# Laurent expansions

• December 1st 2009, 10:04 PM
conmeo
Laurent expansions
Find all Laurent expansions centered at z0 = 0 for f(z) = 1/[z^2(z^3 + 1)] and find the region of convergence for each expansion.

For this problem, I start with rewrite f(z) = 1/(z^2) *1/ [1-(-z^3)] then use geometric series to write laurent series representation for 1/ [1-(-z^3)]. I am stuck after that. Please help. Thank you.
• December 2nd 2009, 01:14 AM
mr fantastic
Quote:

Originally Posted by conmeo
Find all Laurent expansions centered at z0 = 0 for f(z) = 1/[z^2(z^3 + 1)] and find the region of convergence for each expansion.

For this problem, I start with rewrite f(z) = 1/(z^2) *1/ [1-(-z^3)] then use geometric series to write laurent series representation for 1/ [1-(-z^3)]. I am stuck after that. Please help. Thank you.

There are two cases:

1. If $|-z^3| < 1 \Rightarrow |z| < 1$ then $\frac{1}{1 - (-z^3)} = -z^3 + (-z^3)^2 + (-z^3)^3 + .... = -z^3 + z^6 - z^9 + ....$.
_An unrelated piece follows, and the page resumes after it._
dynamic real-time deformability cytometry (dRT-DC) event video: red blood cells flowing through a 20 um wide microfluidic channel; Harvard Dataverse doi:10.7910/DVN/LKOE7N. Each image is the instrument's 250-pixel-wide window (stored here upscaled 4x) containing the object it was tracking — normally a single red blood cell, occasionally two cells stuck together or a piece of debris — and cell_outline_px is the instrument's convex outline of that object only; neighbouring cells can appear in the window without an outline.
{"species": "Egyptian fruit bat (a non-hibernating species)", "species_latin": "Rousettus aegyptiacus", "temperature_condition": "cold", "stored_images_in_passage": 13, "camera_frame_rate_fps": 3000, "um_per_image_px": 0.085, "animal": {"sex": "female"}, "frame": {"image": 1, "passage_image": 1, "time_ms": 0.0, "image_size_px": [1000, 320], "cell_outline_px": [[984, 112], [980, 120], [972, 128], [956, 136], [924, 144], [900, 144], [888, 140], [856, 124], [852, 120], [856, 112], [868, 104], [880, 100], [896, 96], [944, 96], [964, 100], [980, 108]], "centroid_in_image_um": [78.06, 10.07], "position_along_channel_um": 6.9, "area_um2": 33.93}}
2. If $|-z^3| > 1 \Rightarrow \frac{1}{|-z^3|} < 1 \Rightarrow |z| > 1$ then you need to consider the following:

$\frac{1}{1 + z^3} = \frac{1}{z^3} \cdot \frac{1}{\frac{1}{z^3} + 1} = \frac{1}{z^3} \cdot \frac{1}{1 - \left(-\frac{1}{z^3}\right)}$ $= \frac{1}{z^3} \left( -\frac{1}{z^3} + \left(-\frac{1}{z^3}\right)^2 + \left(- \frac{1}{z^3}\right)^3 + .... \right) = \frac{1}{z^3} \left( -\frac{1}{z^3} + \frac{1}{z^6} - \frac{1}{z^9} + .... \right)$.